(Transcribed page contents)

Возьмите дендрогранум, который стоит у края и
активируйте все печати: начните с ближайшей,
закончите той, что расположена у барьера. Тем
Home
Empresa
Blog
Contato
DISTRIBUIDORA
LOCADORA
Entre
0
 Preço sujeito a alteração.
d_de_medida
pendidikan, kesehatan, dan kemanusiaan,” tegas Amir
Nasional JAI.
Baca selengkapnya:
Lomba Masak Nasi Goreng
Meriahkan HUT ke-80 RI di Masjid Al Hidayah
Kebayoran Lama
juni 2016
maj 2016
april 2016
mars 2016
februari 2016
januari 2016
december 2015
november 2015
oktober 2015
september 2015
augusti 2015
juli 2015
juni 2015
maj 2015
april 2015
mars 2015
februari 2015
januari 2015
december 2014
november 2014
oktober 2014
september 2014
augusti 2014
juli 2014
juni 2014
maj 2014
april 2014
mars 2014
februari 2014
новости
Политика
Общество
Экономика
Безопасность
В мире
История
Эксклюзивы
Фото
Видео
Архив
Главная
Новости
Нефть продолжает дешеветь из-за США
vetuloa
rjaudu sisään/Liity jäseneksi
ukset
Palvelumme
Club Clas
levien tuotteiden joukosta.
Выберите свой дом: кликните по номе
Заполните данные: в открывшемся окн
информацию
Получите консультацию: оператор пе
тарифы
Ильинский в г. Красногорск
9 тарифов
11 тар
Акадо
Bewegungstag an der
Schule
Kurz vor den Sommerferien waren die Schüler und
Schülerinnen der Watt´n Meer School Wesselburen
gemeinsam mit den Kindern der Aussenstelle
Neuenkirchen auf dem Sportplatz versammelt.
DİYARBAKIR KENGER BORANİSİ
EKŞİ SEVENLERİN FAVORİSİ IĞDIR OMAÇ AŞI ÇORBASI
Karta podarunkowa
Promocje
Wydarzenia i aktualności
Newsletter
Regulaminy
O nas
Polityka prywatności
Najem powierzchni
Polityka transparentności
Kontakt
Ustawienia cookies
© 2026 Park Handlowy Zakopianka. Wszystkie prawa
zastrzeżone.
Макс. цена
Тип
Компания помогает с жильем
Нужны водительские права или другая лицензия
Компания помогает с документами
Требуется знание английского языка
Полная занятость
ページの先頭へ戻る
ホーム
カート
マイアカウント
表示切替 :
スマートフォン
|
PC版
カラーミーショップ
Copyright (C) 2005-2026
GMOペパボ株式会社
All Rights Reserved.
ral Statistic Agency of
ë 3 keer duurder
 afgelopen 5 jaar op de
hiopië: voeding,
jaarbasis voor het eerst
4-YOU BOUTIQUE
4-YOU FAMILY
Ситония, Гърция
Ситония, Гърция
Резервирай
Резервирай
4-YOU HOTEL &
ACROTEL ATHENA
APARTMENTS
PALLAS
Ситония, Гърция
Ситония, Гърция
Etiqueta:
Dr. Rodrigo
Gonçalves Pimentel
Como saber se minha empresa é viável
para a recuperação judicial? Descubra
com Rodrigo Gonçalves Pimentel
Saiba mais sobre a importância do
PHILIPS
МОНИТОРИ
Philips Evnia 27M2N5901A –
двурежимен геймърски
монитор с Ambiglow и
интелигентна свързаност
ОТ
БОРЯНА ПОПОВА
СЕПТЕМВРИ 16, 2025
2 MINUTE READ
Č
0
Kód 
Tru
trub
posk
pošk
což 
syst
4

* Work request: Filter the records above and return every line that holds the word "помогает".

* Solution for this task:
Компания помогает с жильем
Компания помогает с документами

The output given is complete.